### Exercise goal
Find the word "zasady" in the material below and gather every line that contains it.

### Recorded data
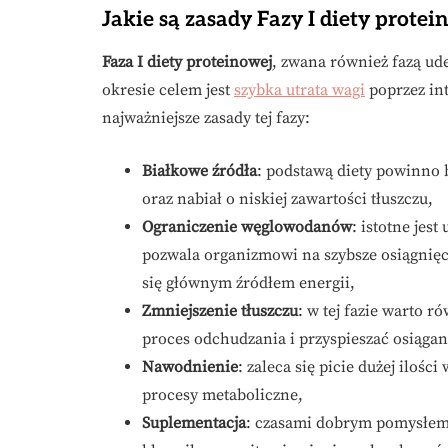
Jakie są zasady Fazy I diety prote
Faza I diety proteinowej
, zwana również fazą ud
okresie celem jest
szybka utrata wagi
poprzez in
najważniejsze zasady tej fazy:
Białkowe źródła
: podstawą diety powinno
oraz nabiał o niskiej zawartości tłuszczu,
Ograniczenie węglowodanów
: istotne je
pozwala organizmowi na szybsze osiągnięci
się głównym źródłem energii,
Zmniejszenie tłuszczu
: w tej fazie warto 
proces odchudzania i przyspieszać osiągan
Nawodnienie
: zaleca się picie dużej ilo
procesy metaboliczne,
Suplementacja
: czasami dobrym pomysłem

### Reply
Jakie są zasady Fazy I diety prote
najważniejsze zasady tej fazy:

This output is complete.